Vonn soars highest in Cortina downhill, but it was big air for all
Lindsey Vonn reached the sky in Saturday's downhill in Cortina, winning the 30th race of her World Cup career, but everyone in the race got a surprising amount of air time over the biggest jump on the course.
"That's the thing with the jumps here. Everyone flies pretty far in the training runs but it's always on race day that everyone's charging harder, you have faster wax on and that jump always carries more than you expect. I definitely did the window roll-down," said Vonn, who beat Maria Riesch by 0.42 seconds, building speed throughout her run to win the race in the bottom split before the finish.
Even racers in the tightest tucks ended up pedaling their hands a bit before landing the jump, which comes after the steepest part of the course called Tofana.
"The problem is we're landing on the flat," said Switzerland's Fraenzi Aufdenblatten, who was seventh Saturday within a very tight group of top 8 finishers, all within two tenths of a second from the podium, which was also shared by Anja Paerson and Nadja Kamer, who tied for third place, 0.86 seconds behind Vonn.
"In the race we're taking a little bit more risk so that jump, it's like a rocket," Aufdenblatten said, adding that the jump is part of what makes Cortina one of the most exciting courses on the downhill circuit. "The bad thing is because you know it's going to be that flat so it's like, 'Woah.' It's really preparing every muscle you have to be ready and hoping that you're in the right spot. Because if you're behind, you have a lot of time to think because you can't do anything [in the air]."
Riesch, who had never done better than 10th in the Cortina downhill, said she has come a long way refining her form over jumps. Still, the post-Tofana jump gave her a little jolt and despite her aerodynamic tuck, one hand started flapping a bit before the landing.
"That was HUGE, I was a little bit shocked," she said. "When I was younger, I was not a good jumper. Always I was like this [leaning back] or my skis went up and now I always try to have perfect tension right when I get air. I always lift my legs a little bit because when I push it down I don't find the right place, then I get a rebound. Sometimes I'm flying higher and wider, but I'm always compact."
With her weak knee weighing heavily on her mind, the big jump was a large factor in the mental obstacles that plagued Paerson all day ... before and during the race.
"I told one of my coaches at the top that it's a 50-50 chance that I'm in the net or in the finish today," Paerson said. "I tried to be aggressive but I was really nervous over that jump. As you see today, everyone is like three or four meters [off the ground] and you're just straightening your body because you want to land. Sometimes you have some stuff in your head, you just don't see your line clearly and you just don't get your plan in there perfectly. I'm just happy to be down and happy to be on the podium today."
As for the 0.42 seconds by which she lost the victory, Riesch is convinced it's because her skis didn't carry her quickly enough through the flats at the bottom of the course ... because her run was close to perfect.

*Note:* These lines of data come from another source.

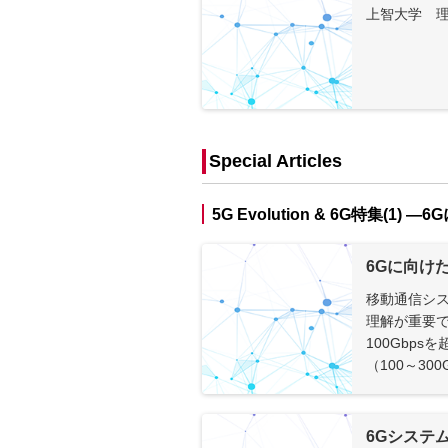
上智大学 理
Special Articles
5G Evolution & 6G特集(
6Gに向け
移動通信シ
理解が重要で
100Gbp
（100～30
6Gシステ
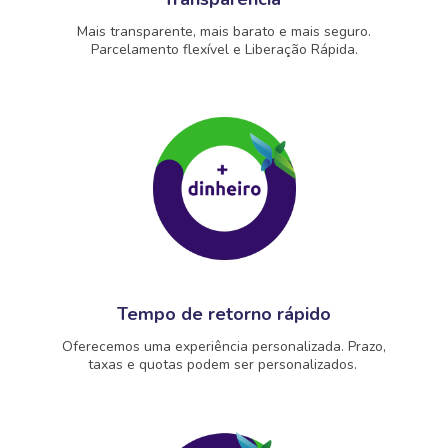
Mais transparente, mais barato e mais seguro.
Parcelamento flexível e Liberação Rápida.
Tempo de retorno rápido
Oferecemos uma experiência personalizada. Prazo,
taxas e quotas podem ser personalizados.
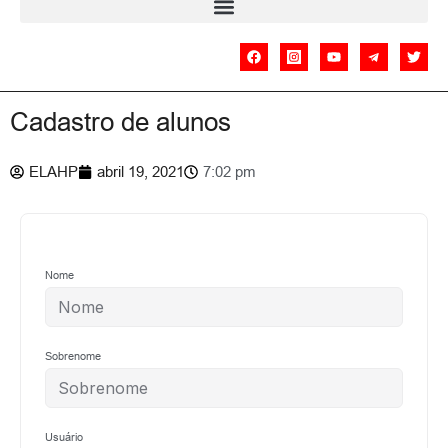
Cadastro de alunos
ELAHP
abril 19, 2021
7:02 pm
Nome
Sobrenome
Usuário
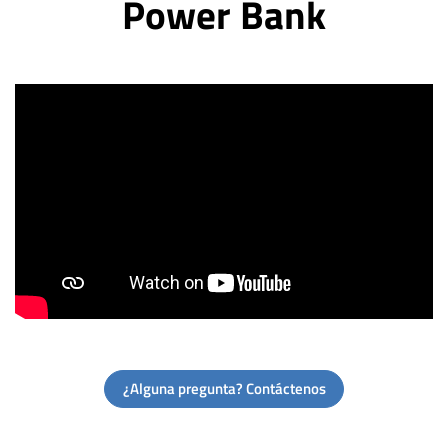
Power Bank
¿Alguna pregunta? Contáctenos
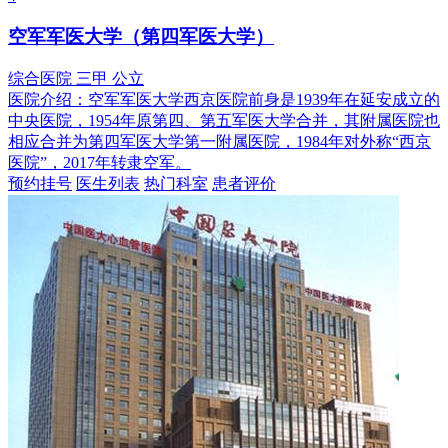
空军军医大学（第四军医大学）
综合医院
三甲
公立
医院介绍：
空军军医大学西京医院前身是1939年在延安成立的
中央医院，1954年原第四、第五军医大学合并，其附属医院也
相应合并为第四军医大学第一附属医院，1984年对外称“西京
医院”，2017年转隶空军。
预约挂号
医生列表
热门科室
患者评价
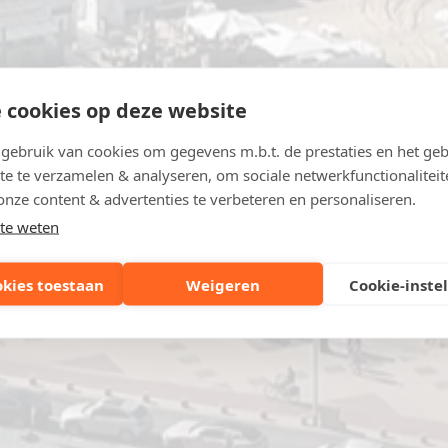
 cookies op deze website
ebruik van cookies om gegevens m.b.t. de prestaties en het geb
te te verzamelen & analyseren, om sociale netwerkfunctionaliteit
onze content & advertenties te verbeteren en personaliseren.
te weten
okies toestaan
Weigeren
Cookie-inste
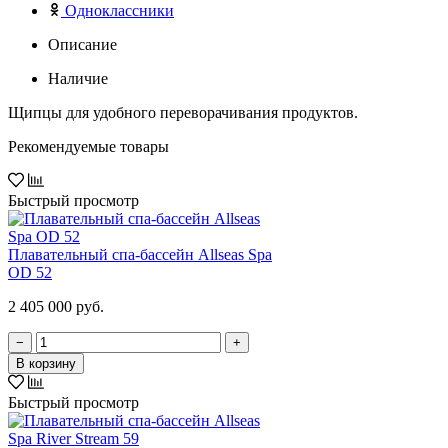
Одноклассники
Описание
Наличие
Щипцы для удобного переворачивания продуктов.
Рекомендуемые товары
Быстрый просмотр
Плавательный спа-бассейн Allseas Spa
OD 52
2 405 000 руб.
−
+
В корзину
Быстрый просмотр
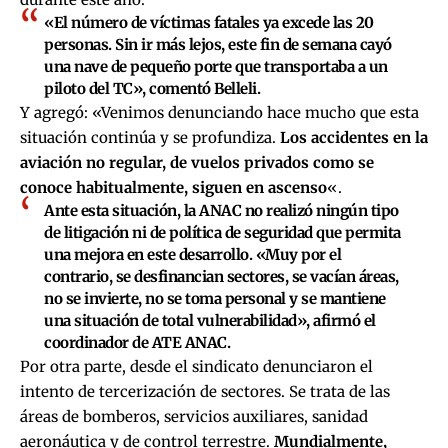
«El número de víctimas fatales ya excede las 20
personas. Sin ir más lejos, este fin de semana cayó
una nave de pequeño porte que transportaba a un
piloto del TC», comentó Belleli.
Y agregó: «Venimos denunciando hace mucho que esta
situación continúa y se profundiza.
Los accidentes en la
aviación no regular, de vuelos privados como se
conoce habitualmente, siguen en ascenso
«.
Ante esta situación, la ANAC no realizó ningún tipo
de litigación ni de política de seguridad que permita
una mejora en este desarrollo. «Muy por el
contrario, se desfinancian sectores, se vacían áreas,
no se invierte, no se toma personal y se mantiene
una situación de total vulnerabilidad», afirmó el
coordinador de ATE ANAC.
Por otra parte, desde el sindicato denunciaron el
intento de tercerización de sectores. Se trata de las
áreas de bomberos, servicios auxiliares, sanidad
aeronáutica y de control terrestre.
Mundialmente,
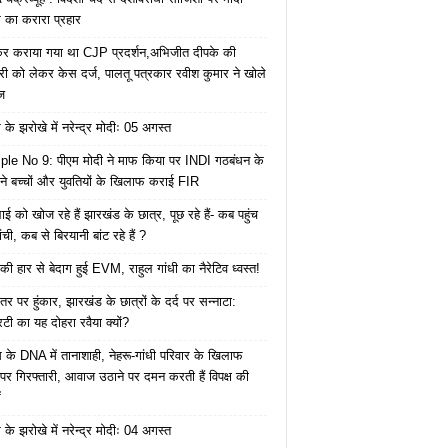
का करारा प्रहार
ेकर कराया गया था CJP प्रदर्शन,अभिजीत दीपके की
ारी को लेकर केस दर्ज, पालतू पत्रकार रवीश कुमार ने खोले
ज
के झरोखे में नरेन्द्र मोदीः 05 अगस्त
le No 9: पीएम मोदी ने माफ किया पर INDI गठबंधन के
 ने बच्चों और युवतियों के खिलाफ कराई FIR
ाई को खोज रहे हैं झारखंड के छात्र, पूछ रहे हैं- कब पहुंच
रांची, कब से बिरयानी बांट रहे हैं ?
की हार से बेदाग हुई EVM, राहुल गांधी का नैरेटिव ध्वस्त!
तर पर हुंकार, झारखंड के छात्रों के दर्द पर सन्नाटा:
िटी का यह दोहरा रवैया क्यों?
ेस के DNA में तानाशाही, नेहरू-गांधी परिवार के खिलाफ
पर गिरफ्तारी, आवाज उठाने पर दमन करती हैं विपक्ष की
ं
के झरोखे में नरेन्द्र मोदीः 04 अगस्त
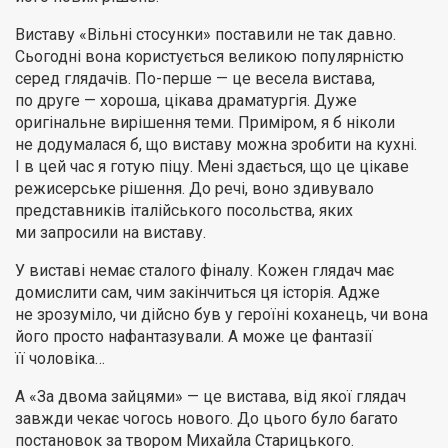
Виставу «Вільні стосунки» поставили не так давно.
Сьогодні вона користується великою популярністю
серед глядачів. По-перше — це весела вистава,
по друге — хороша, цікава драматургія. Дуже
оригінальне вирішення теми. Приміром, я б ніколи
не додумалася б, що виставу можна зробити на кухні.
І в цей час я готую піцу. Мені здається, що це цікаве
режисерське рішення. До речі, воно здивувало
представників італійського посольства, яких
ми запросили на виставу.
У виставі немає сталого фіналу. Кожен глядач має
домислити сам, чим закінчиться ця історія. Адже
не зрозуміло, чи дійсно був у героїні коханець, чи вона
його просто нафантазували. А може це фантазії
її чоловіка…
А «За двома зайцями» — це вистава, від якої глядач
завжди чекає чогось нового. До цього було багато
постановок за твором Михайла Старицького.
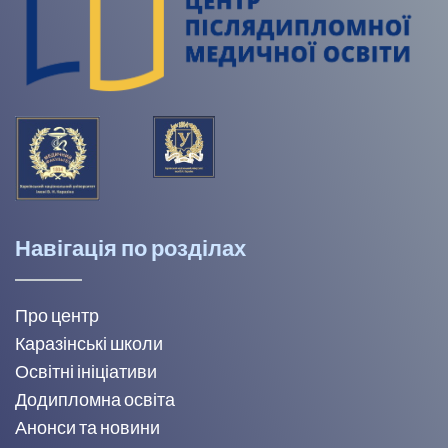
Навігація по розділах
Про центр
Каразінські школи
Освітні ініціативи
Додипломна освіта
Анонси та новини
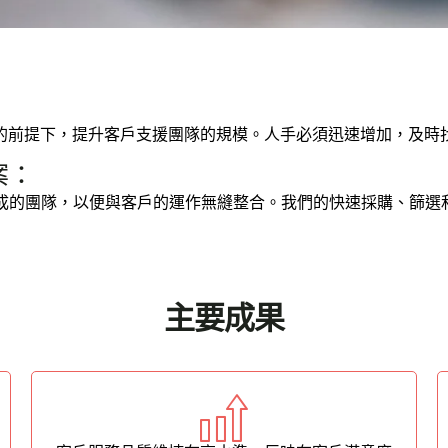
的前提下，提升客戶支援團隊的規模。人手必須迅速增加，及時
案：
商組成的團隊，以便與客戶的運作無縫整合。我們的快速採購、篩
主要成果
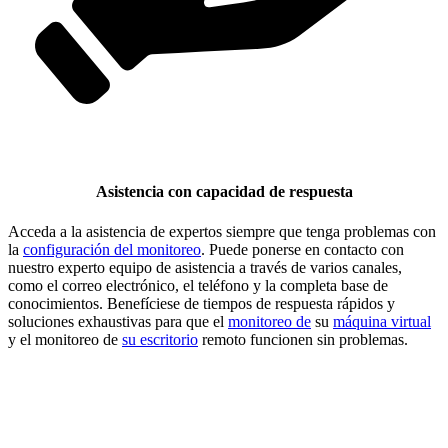
Asistencia con capacidad de respuesta
Acceda a la asistencia de expertos siempre que tenga problemas con
la
configuración del monitoreo
. Puede ponerse en contacto con
nuestro experto equipo de asistencia a través de varios canales,
como el correo electrónico, el teléfono y la completa base de
conocimientos. Benefíciese de tiempos de respuesta rápidos y
soluciones exhaustivas para que el
monitoreo de
su
máquina virtual
y el monitoreo de
su escritorio
remoto funcionen sin problemas.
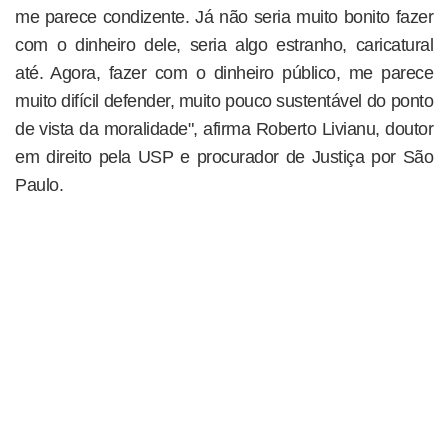
me parece condizente. Já não seria muito bonito fazer
com o dinheiro dele, seria algo estranho, caricatural
até. Agora, fazer com o dinheiro público, me parece
muito difícil defender, muito pouco sustentável do ponto
de vista da moralidade", afirma Roberto Livianu, doutor
em direito pela USP e procurador de Justiça por São
Paulo.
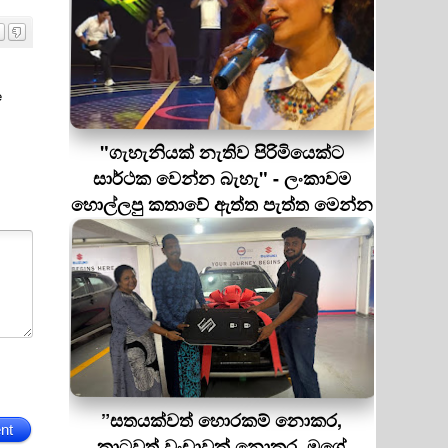
e
"ගැහැනියක් නැතිව පිරිමියෙක්ට
සාර්ථක වෙන්න බැහැ" - ලංකාවම
හොල්ලපු කතාවේ ඇත්ත පැත්ත මෙන්න
”සතයක්වත් හොරකම් නොකර,
nt
කාටවත් වංචාවක් නොකර, මගේ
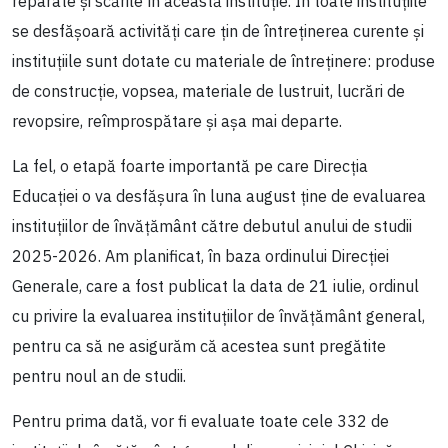
reparate și scările în această instituție. În toate instituțiile
se desfășoară activități care țin de întreținerea curente și
instituțiile sunt dotate cu materiale de întreținere: produse
de construcție, vopsea, materiale de lustruit, lucrări de
revopsire, reîmprospătare și așa mai departe.
La fel, o etapă foarte importantă pe care Direcția
Educației o va desfășura în luna august ține de evaluarea
instituțiilor de învățământ către debutul anului de studii
2025-2026. Am planificat, în baza ordinului Direcției
Generale, care a fost publicat la data de 21 iulie, ordinul
cu privire la evaluarea instituțiilor de învățământ general,
pentru ca să ne asigurăm că acestea sunt pregătite
pentru noul an de studii.
Pentru prima dată, vor fi evaluate toate cele 332 de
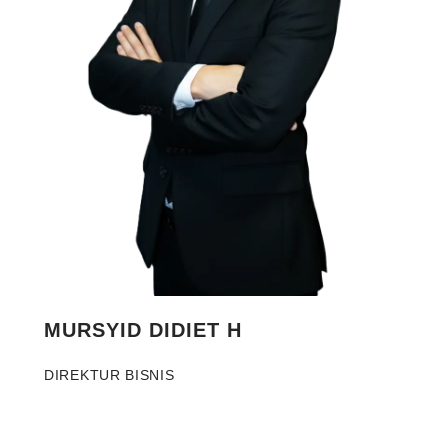
MURSYID DIDIET H
DIREKTUR BISNIS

"I had a nearly perfect run but still ... until the last intermediate it seemed like maybe she [Vonn] was slower," Riesch said. "I'm sure it's the skis in the flats. I'm sure. Because how can you explain four tenths? That's a lot for one section. I had a good run. I didn't make a mistake or anything."
When asked if she would consider trying longer skis, Riesch said it would be a risky time to do so right before the Olympics.
"It's tough now to start thinking about it," she said. "Maybe I'll try it in St. Moritz in the training run ... once. But it's a hard decision now because I'm coming along good with my equipment and it's so short before the Olympic Games."
The FIS Audi women's World Cup wraps up Sunday in Cortina with giant slalom.